Türkiye’nin çok partili demokrasiye uyum sağlayıp sağlayamadığı, günümüzde dahi tartışılan bir konu. Bu soruyu tarihsel bir perspektifle ele aldığımızda, Mustafa Kemal Atatürk dönemi ve sonrasındaki gelişmeler oldukça dikkat çekici ipuçları sunuyor.

1923-1938 yılları arasındaki Atatürk dönemi, Türkiye’nin savaştan çıkmış, yokluklarla boğuşan bir ülke olmasına rağmen, kalkınmaya yöneldiği bir dönemdi. Atatürk, güçlü bir lider olarak, bağımsızlık mücadelesi sonrası Türkiye’yi yeniden ayağa kaldırma hedefiyle sosyal ve ekonomik alanda dev yatırımlara girişti. Bu dönem yalnızca sanayileşme ve eğitim alanında değil, kadın hakları, hukuk reformları ve modernleşme gibi köklü değişimlerle de Türk milletinin yüzünü güldürdü. Tüm bu reformlar, tek parti yönetiminin istikrarlı yapısıyla mümkün oldu.

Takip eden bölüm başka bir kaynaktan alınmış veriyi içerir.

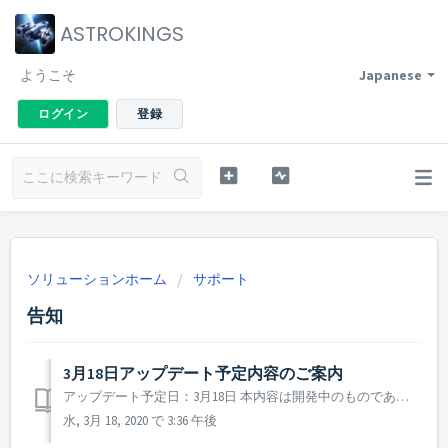
ASTROKINGS
ようこそ
Japanese
ログイン
登録
ソリューションホーム
サポート
告知
3月18日アップデート予定内容のご案内
アップデート予定日：3月18日 本内容は開発中のものであり、実際のアップデート反映時には一部内容が変更される場合があります。 1. アーティファクトシステム改善 アーティファクト関連のコンテンツのUIと便宜性が全体的に改善されます。 A. メイン画面下段にアーティファクトメニューボタン...
水, 3月 18, 2020 で 3:36 午後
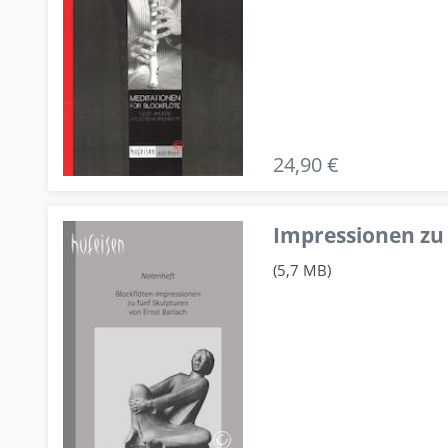
24,90 €
Impressionen zu 
(5,7 MB)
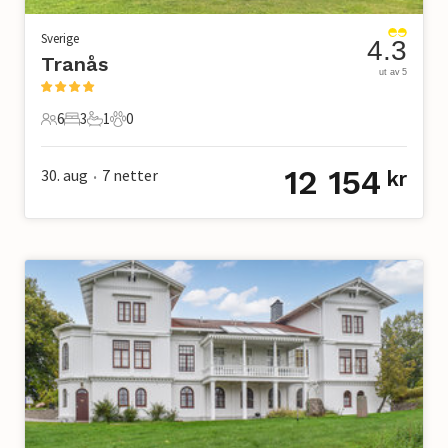
Sverige
4.3
Tranås
ut av 5
6
3
1
0
6 Gjester
3 Soverom
1 Bad
0 Kjæledyr
12 154
30. aug
7
netter
kr
•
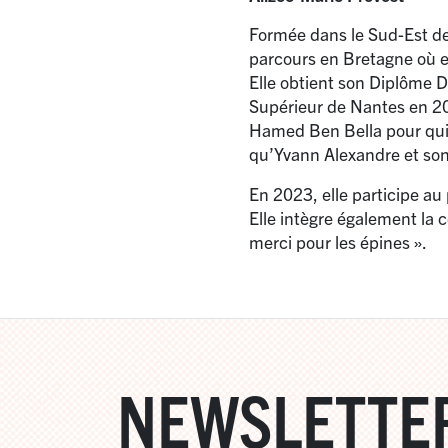
Formée dans le Sud-Est de
parcours en Bretagne où e
Elle obtient son Diplôme 
Supérieur de Nantes en 20
Hamed Ben Bella pour qui e
qu’Yvann Alexandre et son 
En 2023, elle participe au
Elle intègre également la
merci pour les épines
».
NEWSLETTE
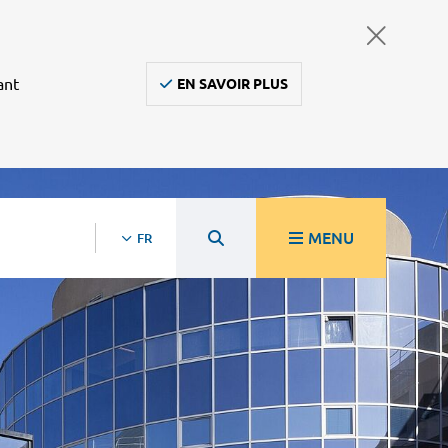
ant
EN SAVOIR PLUS
MENU
FR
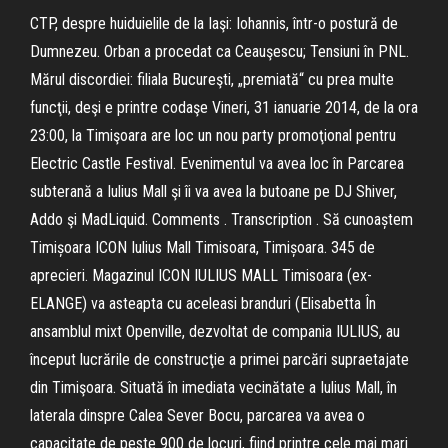
CTP, despre huiduielile de la Iaşi: Iohannis, într-o postură de
Dumnezeu. Orban a procedat ca Ceauşescu; Tensiuni în PNL.
Mărul discordiei: filiala Bucureşti, „premiată“ cu prea multe
funcţii, deşi e printre codaşe Vineri, 31 ianuarie 2014, de la ora
23:00, la Timişoara are loc un nou party promoţional pentru
Electric Castle Festival. Evenimentul va avea loc în Parcarea
subterană a Iulius Mall şi îi va avea la butoane pe DJ Shiver,
Addo şi MadLiquid. Comments . Transcription . Să cunoaștem
Timișoara ICON Iulius Mall Timisoara, Timișoara. 345 de
aprecieri. Magazinul ICON IULIUS MALL Timisoara (ex-
ELANGE) va asteapta cu aceleasi branduri (Elisabetta În
ansamblul mixt Openville, dezvoltat de compania IULIUS, au
început lucrările de construcţie a primei parcări supraetajate
din Timişoara. Situată în imediata vecinătate a Iulius Mall, în
laterala dinspre Calea Sever Bocu, parcarea va avea o
capacitate de peste 900 de locuri, fiind printre cele mai mari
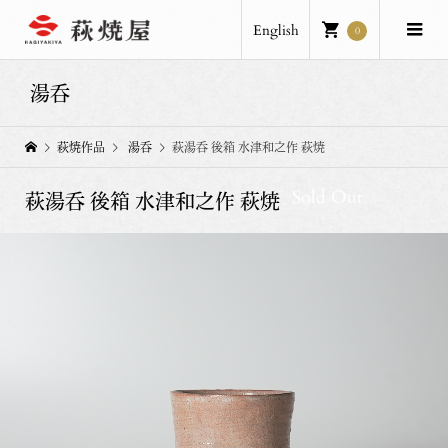
English
0
湯呑
萩焼作品
湯呑
萩湯呑 後箱 水津和之作 萩焼
Sold Out
萩湯呑 後箱 水津和之作 萩焼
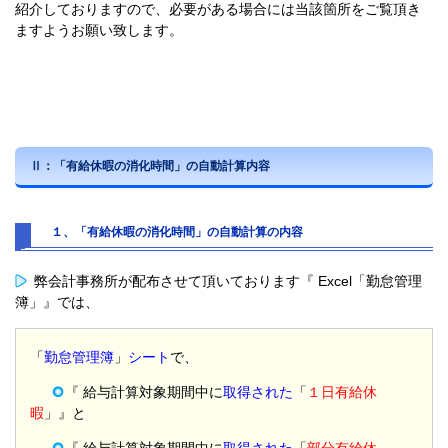
紹介しておりますので、必要がある場合には当該箇所をご覧頂き
ますようお願い致します。
Ⅱ：「有給休暇の消化時間」の自動計算内容
１、「有給休暇の消化時間」の自動計算の内容
弊会計事務所が配布させて頂いております『 Excel「勤怠管理
簿」』では、
「
勤怠管理簿
」
シート
で、
『 給与計算対象期間中に
取得された
「
１日有給休
暇
」』と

Atatürk’ün vefatının ardından ise Türkiye, II. Dünya Savaşı’nın zor yıllarını geçirdi ve 1950’ye kadar ekonomik ve sosyal anlamda büyük bir gelişim gösteremedi. 1950’de çok partili sisteme geçiş ve Demokrat Parti’nin iktidara gelişiyle, bu yeni sistemin avantaj ve dezavantajları su yüzüne çıkmaya başladı. Ancak 1960 darbesi, çok partili hayatın sancılı yanlarını gözler önüne serdi. Darbe sonrası istikrarsızlık, iktidar ve muhalefet arasındaki sert çekişmelerle birleşince, ülke içinde huzur arayışı ve demokrasiye duyulan güven sarsılmaya başladı.

1960 darbesi sonrası süreçte, Türkiye yeni bir demokratik yönetime geçse de siyasi belirsizlik ve ekonomik sorunlar devam etti. 12 Eylül 1980 darbesine kadar süren bu dönem, siyasi kutuplaşma, ekonomik krizler ve toplumsal çatışmalarla anıldı. Ardından 1980 darbesi geldi, ancak kısa bir süre sonra tekrar çok partili hayata dönüş yapıldı. 1980 sonrası süreçte Türkiye’de demokrasi tekrar güç kazanmaya çalışsa da siyasi yasakların kalkması ve partiler arası çekişmeler, ülkeyi yine istikrarsız bir yapıya sürükledi.

Son olarak, 2002’de iktidara gelen Recep Tayyip Erdoğan ve Adalet ve Kalkınma Partisi, Türkiye’yi hem ekonomik kalkınma hem de siyasi kutuplaşma açısından başka bir döneme taşıdı. Erdoğan’ın uzun süren iktidarı boyunca Türkiye’de hızlı bir ekonomik büyüme yaşandı, altyapı ve sağlık gibi alanlarda büyük yatırımlar yapıldı. Ancak bu dönemin, siyasi kutuplaşmalar ve özgürlükler konusundaki tartışmalarla gölgelendiği de bir gerçek.

Türkiye’nin çok partili sisteme geçişle birlikte kazandığı kazanımlara karşın, istikrar ve huzur arayışının bitmediği bir tablo karşımızda duruyor. Tek partili dönemde ülkenin hem ekonomik hem sosyal açıdan gösterdiği yükseliş, çok partili hayata geçildikten sonra aralıklarla yerini istikrarsızlıklara, darbelere ve siyasi kargaşaya bırakmış durumda. Belki de Türkiye’nin en büyük sorunu, demokrasiye değil, demokrasiyle birlikte gelen uzlaşı kültürüne tam anlamıyla adapte olamamış olması.

Bugün baktığımızda, Türkiye’nin çok partili sistemde hem başarılar hem de krizlerle yoğrulmuş bir hikayesi var. Ancak, bu sistemin tüm yönleriyle Türkiye’ye uygun olup olmadığı hala tartışmaya açık bir soru. Belki de 1923-1938 döneminin istikrar ve kalkınması, Türkiye’ye özgü bir yönetim modeli arayışını hatırlatıyor.